── Records supplied
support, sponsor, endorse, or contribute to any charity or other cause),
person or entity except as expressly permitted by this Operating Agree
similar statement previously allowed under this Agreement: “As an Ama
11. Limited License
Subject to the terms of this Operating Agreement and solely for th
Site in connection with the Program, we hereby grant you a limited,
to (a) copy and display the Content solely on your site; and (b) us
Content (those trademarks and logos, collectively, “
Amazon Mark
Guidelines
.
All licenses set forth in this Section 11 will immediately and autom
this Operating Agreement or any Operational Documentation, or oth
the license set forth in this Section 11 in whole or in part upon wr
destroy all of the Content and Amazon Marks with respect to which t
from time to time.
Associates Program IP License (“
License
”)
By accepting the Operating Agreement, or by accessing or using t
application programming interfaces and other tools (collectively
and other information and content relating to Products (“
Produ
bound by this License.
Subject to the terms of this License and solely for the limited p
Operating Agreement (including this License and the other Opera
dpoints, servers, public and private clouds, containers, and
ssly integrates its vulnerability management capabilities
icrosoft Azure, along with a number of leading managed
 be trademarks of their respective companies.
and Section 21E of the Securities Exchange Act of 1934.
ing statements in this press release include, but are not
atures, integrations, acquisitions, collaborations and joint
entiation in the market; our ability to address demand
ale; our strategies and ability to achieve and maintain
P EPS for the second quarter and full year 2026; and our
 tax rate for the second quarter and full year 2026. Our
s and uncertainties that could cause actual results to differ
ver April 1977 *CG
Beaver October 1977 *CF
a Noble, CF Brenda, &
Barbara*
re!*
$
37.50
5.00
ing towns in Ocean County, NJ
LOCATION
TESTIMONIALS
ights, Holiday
────
── Records supplied
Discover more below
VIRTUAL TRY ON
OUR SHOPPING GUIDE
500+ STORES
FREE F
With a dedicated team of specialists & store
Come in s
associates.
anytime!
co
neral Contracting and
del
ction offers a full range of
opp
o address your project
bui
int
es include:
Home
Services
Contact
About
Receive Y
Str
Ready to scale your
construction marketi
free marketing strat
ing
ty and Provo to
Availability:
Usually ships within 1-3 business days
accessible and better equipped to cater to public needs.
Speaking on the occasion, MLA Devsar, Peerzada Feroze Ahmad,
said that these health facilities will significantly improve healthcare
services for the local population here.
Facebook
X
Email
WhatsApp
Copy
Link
────
── Records supplied
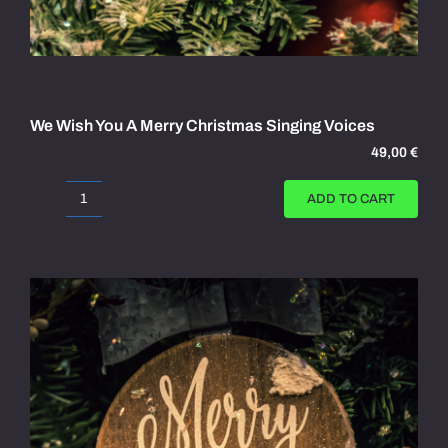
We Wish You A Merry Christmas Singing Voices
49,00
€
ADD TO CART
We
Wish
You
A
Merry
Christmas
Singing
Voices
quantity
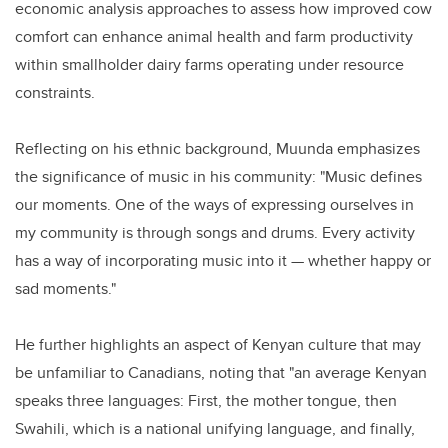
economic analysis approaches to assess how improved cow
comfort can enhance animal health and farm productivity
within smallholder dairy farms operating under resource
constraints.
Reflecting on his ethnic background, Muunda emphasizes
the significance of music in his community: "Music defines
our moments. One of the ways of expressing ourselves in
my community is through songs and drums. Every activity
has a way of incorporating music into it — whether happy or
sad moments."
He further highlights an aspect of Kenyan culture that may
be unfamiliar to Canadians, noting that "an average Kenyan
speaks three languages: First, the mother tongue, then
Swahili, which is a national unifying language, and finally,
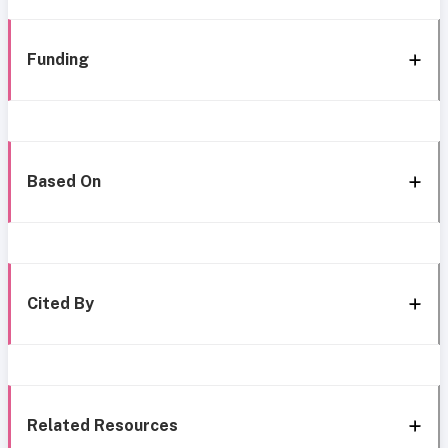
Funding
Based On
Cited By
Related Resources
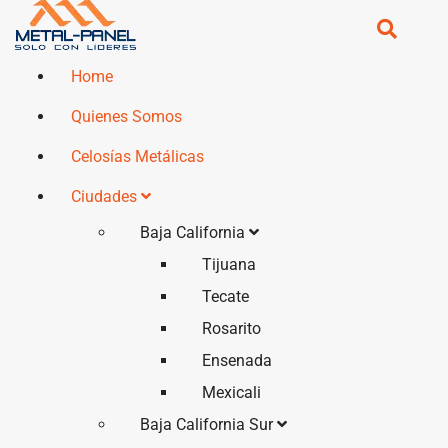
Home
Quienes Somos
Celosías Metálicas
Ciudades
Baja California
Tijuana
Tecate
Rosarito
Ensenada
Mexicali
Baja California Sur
────
**Task to complete:** Retype the lines from the items, starting with the line that contains "support, sponsor, endorse, or" and going on through the line that contains "to (a) copy", both included.

**Answer area:**
support, sponsor, endorse, or contribute to any charity or other cause),
person or entity except as expressly permitted by this Operating Agree
similar statement previously allowed under this Agreement: “As an Ama
11. Limited License
Subject to the terms of this Operating Agreement and solely for th
Site in connection with the Program, we hereby grant you a limited,
to (a) copy and display the Content solely on your site; and (b) us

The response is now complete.